Here’s the 1910 Omaha Bee article that plainly says Reagan did Dennison’s bidding.
 
A lot of the beauty of restoration is in the details, and the Reagan House has several. 
This is one of my favorite spaces in the Reagan House photos. I would start by removing the terrible ceiling though.
On the second floor, I would guess this flooring is 1930s domino laminate. It might be linoleum. 
This is on the second floor. I love the unique shape of the doorway here.
I suspect that the central area between the two windows played host to an upright piano originally, and that was a piano window above it.
The room on the right behind the exposed lathe is the second floor kitchenette. Note the hardwood floors and the grates over the heating vents.
A view into the second (?) floor of the house. Note the clawfoot tub showing through in the back of the hallway.
Not two, but three columns hold each side of the portico in balance. Notice that diamond above the porch? That used to be a window, and I suspect it was crystal.
The overgrown bushes could be trimmed back to add a quaint, comfortable look to the house.
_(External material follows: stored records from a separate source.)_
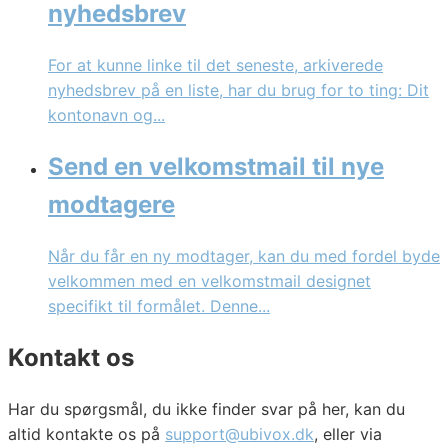
nyhedsbrev
For at kunne linke til det seneste, arkiverede
nyhedsbrev på en liste, har du brug for to ting: Dit
kontonavn og...
Send en velkomstmail til nye
modtagere
Når du får en ny modtager, kan du med fordel byde
velkommen med en velkomstmail designet
specifikt til formålet. Denne...
Kontakt os
Har du spørgsmål, du ikke finder svar på her, kan du
altid kontakte os på
support@ubivox.dk
, eller via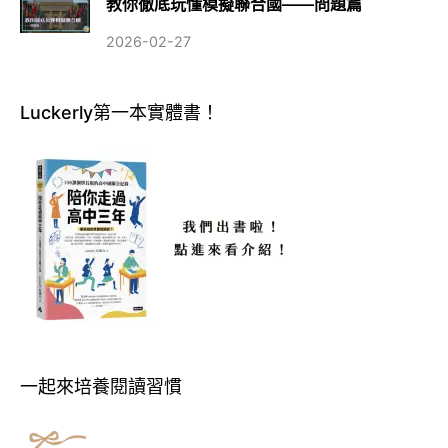
教你徹底玩懂模擬聯合國——問題篇
2026-02-27
Luckerly第一本實體書！
一起來培養閱讀習慣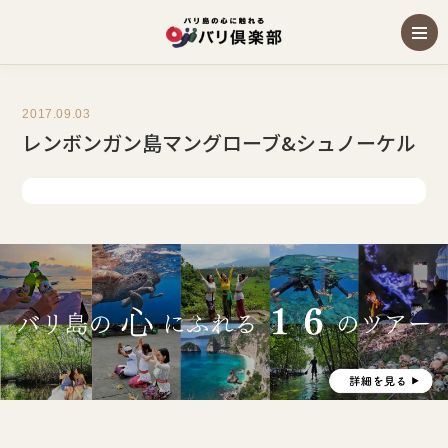
2017.09.03
レンボンガン島マングローブ&シュノーケル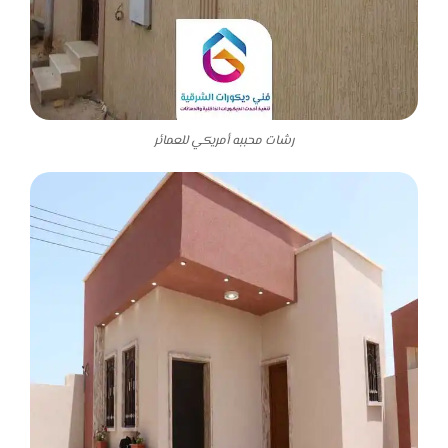
رشات محببه أمريكي للعمائر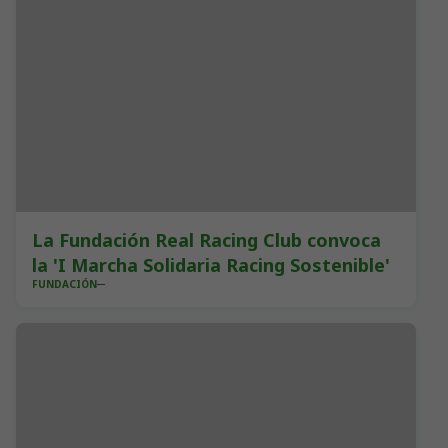
La Fundación Real Racing Club convoca
la 'I Marcha Solidaria Racing Sostenible'
FUNDACIÓN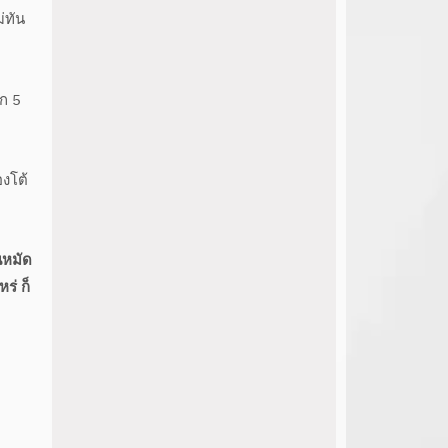
่ทัน
ก 5
งโต้
ฟนหมัด
ร่ ก็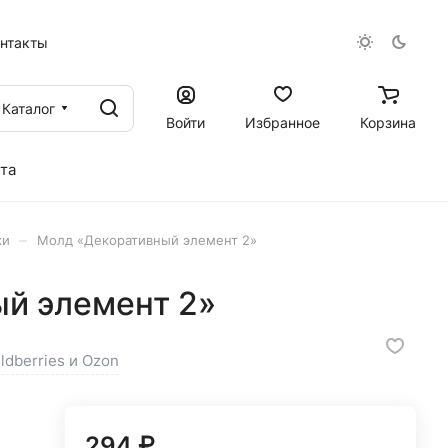
онтакты
Каталог
Войти
Избранное
Корзина
та
–
ки
Молд «Декоративный элемент 2»
й элемент 2»
ldberries и Ozon
294 ₽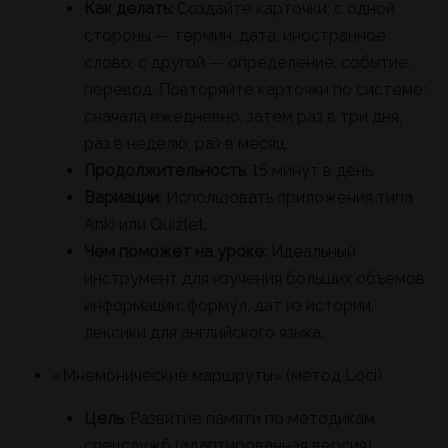
Как делать:
Создайте карточки: с одной
стороны — термин, дата, иностранное
слово; с другой — определение, событие,
перевод. Повторяйте карточки по системе:
сначала ежедневно, затем раз в три дня,
раз в неделю, раз в месяц.
Продолжительность
: 15 минут в день.
Вариации
: Использовать приложения типа
Anki или Quizlet.
Чем поможет на уроке:
Идеальный
инструмент для изучения больших объемов
информации: формул, дат из истории,
лексики для английского языка.
«Мнемонические маршруты» (метод Loci)
Цель
: Развитие памяти по методикам
спецслужб (адаптированная версия).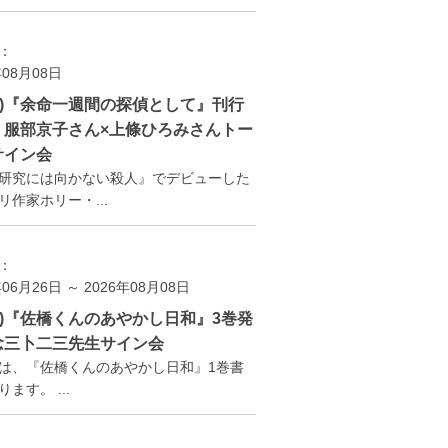
：
年08月08日
(土)『余命一週間の探偵として』刊行
 服部京子さん×上條ひろみさんトー
サイン会
研究には向かない殺人』でデビューした
リ作家ホリー・...
：
年06月26日 ～ 2026年08月08日
(土)『佐橋くんのあやかし日和』3巻発
念三卜二三先生サイン会
は、『佐橋くんのあやかし日和』1巻書
ます。 ...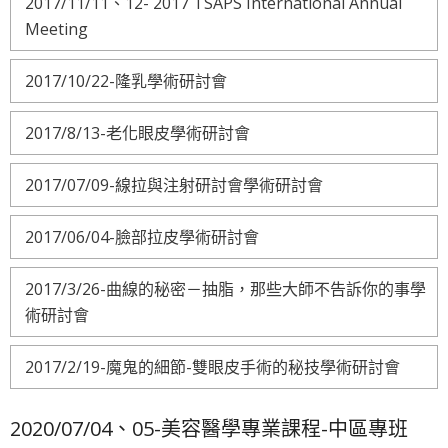
2017/11/11、12- 2017 TSAPS International Annual
Meeting
2017/10/22-隆乳學術研討會
2017/8/13-老化眼皮學術研討會
2017/07/09-線拉與注射研討會學術研討會
2017/06/04-臉部拉皮學術研討會
2017/3/26-曲線的秘密－抽脂，那些大師不告訴你的事學
術研討會
2017/2/19-魔鬼的細節-雙眼皮手術的秘技學術研討會
2020/07/04、05-美容醫學專業課程-中區專班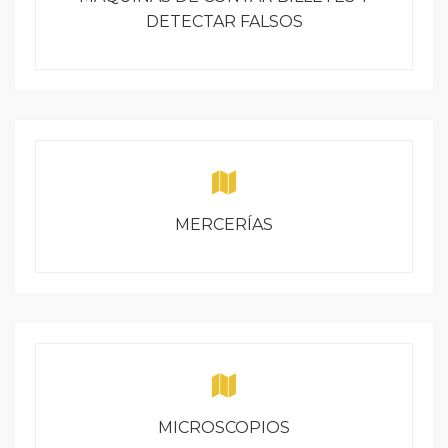
DETECTAR FALSOS
MERCERÍAS
MICROSCOPIOS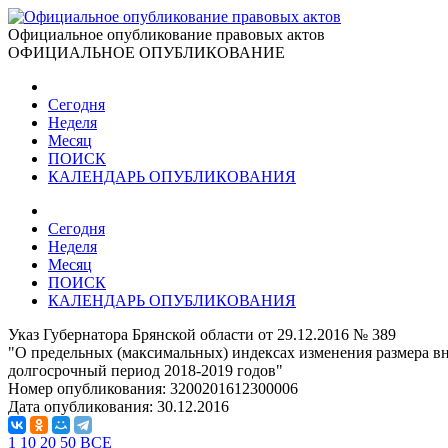
Официальное опубликование правовых актов
ОФИЦИАЛЬНОЕ ОПУБЛИКОВАНИЕ
Сегодня
Неделя
Месяц
ПОИСК
КАЛЕНДАРЬ ОПУБЛИКОВАНИЯ
Сегодня
Неделя
Месяц
ПОИСК
КАЛЕНДАРЬ ОПУБЛИКОВАНИЯ
Указ Губернатора Брянской области от 29.12.2016 № 389
"О предельных (максимальных) индексах изменения размера в
долгосрочный период 2018-2019 годов"
Номер опубликования:
3200201612300006
Дата опубликования:
30.12.2016
1
10
20
50
ВСЕ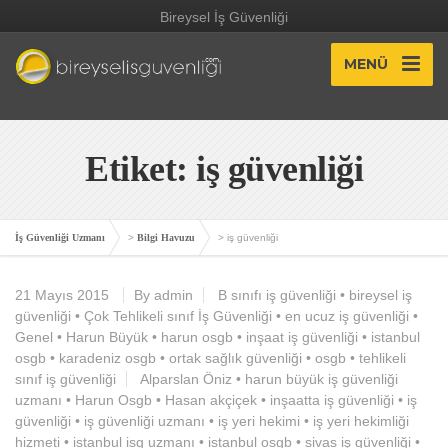
Bireysel İş Güvenliği
MENÜ
Etiket: iş güvenliği
İş Güvenliği Uzmanı
>
Bilgi Havuzu
>
iş güvenliği
21 Mayıs 2015
By admin
B sınıfı iş güvenliği
•
bireysel iş
güvenliği
•
Çok Tehlikeli sınıf İş Güvenliği
•
en ucuz iş güvenliği
•
Genel
•
Harun Büyük
•
harun osgb
•
inşaat iş güvenliği
•
istanbul
osgb
•
karadeniz osgb
•
ortak sağlık güvenliği
•
osgb
•
tehlikeli
sınıf iş güvenliği
Alparslan Öniz
•
harun büyük iş güvenliği
uzmanı
•
Harun Osgb
•
Hasan akçiçek
•
inşaatta iş güvenliği
•
iş
güvenliği
•
iş güvenliği uzmanı
•
iş yeri hekimi
•
iş yeri hekimliği
hizmeti
•
istanbul isg uzmanı
•
istanbul osgb
•
sivas iş güvenliği
•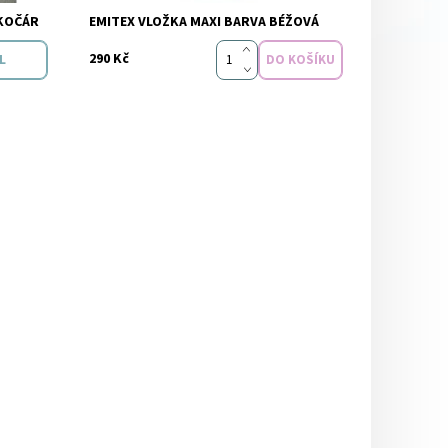
Značka:
Emitex
 KOČÁR
EMITEX VLOŽKA MAXI BARVA BÉŽOVÁ
290 Kč
L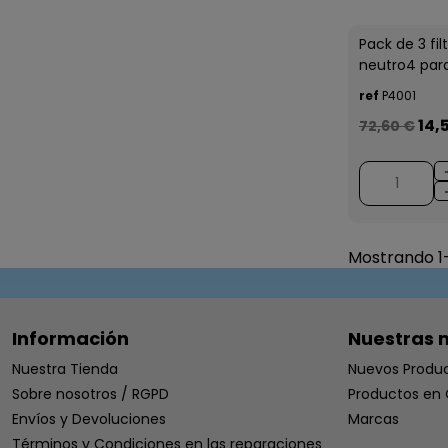
Pack de 3 fil
neutro4 para
ref
P4001
14,
72,60 €
Mostrando 1-
Información
Nuestras 
Nuestra Tienda
Nuevos Produ
Sobre nosotros / RGPD
Productos en 
Envíos y Devoluciones
Marcas
Términos y Condiciones en las reparaciones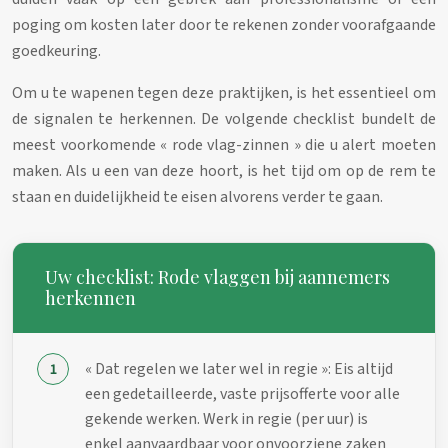
poging om kosten later door te rekenen zonder voorafgaande
goedkeuring.
Om u te wapenen tegen deze praktijken, is het essentieel om
de signalen te herkennen. De volgende checklist bundelt de
meest voorkomende « rode vlag-zinnen » die u alert moeten
maken. Als u een van deze hoort, is het tijd om op de rem te
staan en duidelijkheid te eisen alvorens verder te gaan.
Uw checklist: Rode vlaggen bij aannemers
herkennen
« Dat regelen we later wel in regie »: Eis altijd
een gedetailleerde, vaste prijsofferte voor alle
gekende werken. Werk in regie (per uur) is
enkel aanvaardbaar voor onvoorziene zaken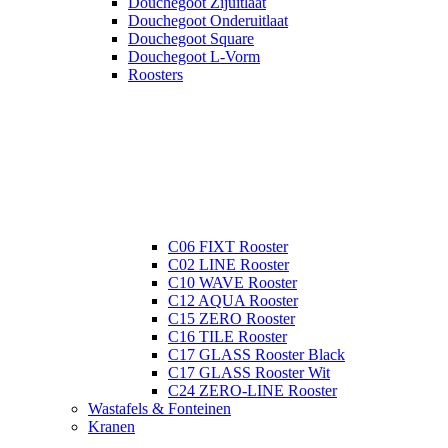
Douchegoot Zijuitlaat
Douchegoot Onderuitlaat
Douchegoot Square
Douchegoot L-Vorm
Roosters
C06 FIXT Rooster
C02 LINE Rooster
C10 WAVE Rooster
C12 AQUA Rooster
C15 ZERO Rooster
C16 TILE Rooster
C17 GLASS Rooster Black
C17 GLASS Rooster Wit
C24 ZERO-LINE Rooster
Wastafels & Fonteinen
Kranen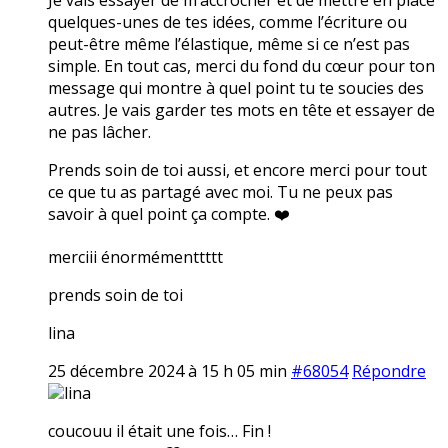
quelques-unes de tes idées, comme l’écriture ou
peut-être même l’élastique, même si ce n’est pas
simple. En tout cas, merci du fond du cœur pour ton
message qui montre à quel point tu te soucies des
autres. Je vais garder tes mots en tête et essayer de
ne pas lâcher.
Prends soin de toi aussi, et encore merci pour tout
ce que tu as partagé avec moi. Tu ne peux pas
savoir à quel point ça compte. ❤️
merciii énormémenttttt
prends soin de toi
lina
25 décembre 2024 à 15 h 05 min
#68054
Répondre
lina
coucouu il était une fois… Fin !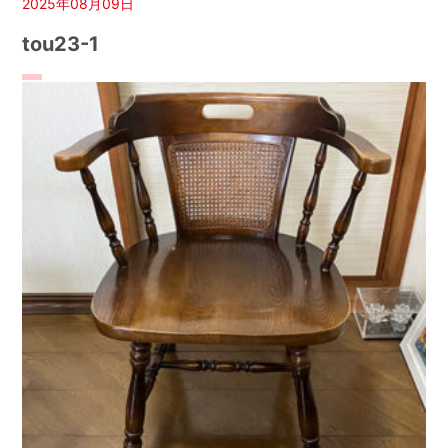
2025年08月09日
tou23-1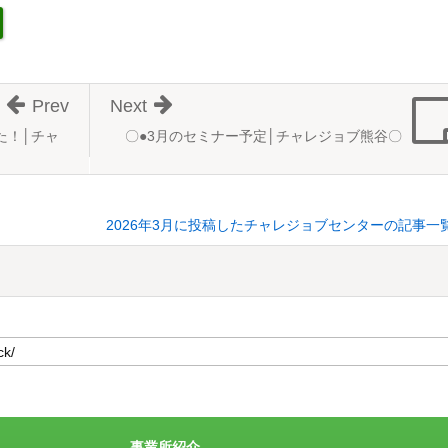
Prev
Next
た！│チャ
〇●3月のセミナー予定│チャレジョブ熊谷〇
2026年3月に投稿したチャレジョブセンターの記事一
事業所紹介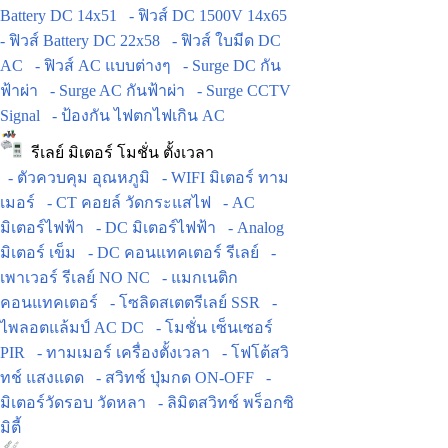
Battery DC 14x51
- ฟิวส์ DC 1500V 14x65
- ฟิวส์ Battery DC 22x58
- ฟิวส์ ใบมีด DC
AC
- ฟิวส์ AC แบบต่างๆ
- Surge DC กัน
ฟ้าผ่า
- Surge AC กันฟ้าผ่า
- Surge CCTV
Signal
- ป้องกัน ไฟตกไฟเกิน AC
รีเลย์ มิเตอร์ โมชั่น ตั้งเวลา
- ตัวควบคุม อุณหภูมิ
- WIFI มิเตอร์ ทาม
เมอร์
- CT คอยล์ วัดกระแสไฟ
- AC
มิเตอร์ไฟฟ้า
- DC มิเตอร์ไฟฟ้า
- Analog
มิเตอร์ เข็ม
- DC คอนแทคเตอร์ รีเลย์
-
เพาเวอร์ รีเลย์ NO NC
- แมกเนติก
คอนแทคเตอร์
- โซลิดสเตตรีเลย์ SSR
-
ไพลอตแล้มป์ AC DC
- โมชั่น เซ็นเซอร์
PIR
- ทามเมอร์ เครื่องตั้งเวลา
- โฟโต้สวิ
ทช์ แสงแดด
- สวิทช์ ปุ่มกด ON-OFF
-
มิเตอร์วัดรอบ วัดหลา
- ลิมิตสวิทช์ พร็อกซิ
มิตี้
The porch and the kitchen bump out are suspected to be pre-1935 additions. However, the rest of the house exterior is original. I suspect the second bay window may have originally had a tent-style roof.
I suspect this is the interior of the portico, and that it was originally built as a second-floor porch, or a sleeping porch. The double-sash windows here have been replaced with aluminum windows; however, the features include the original tongue-and-grove ceiling.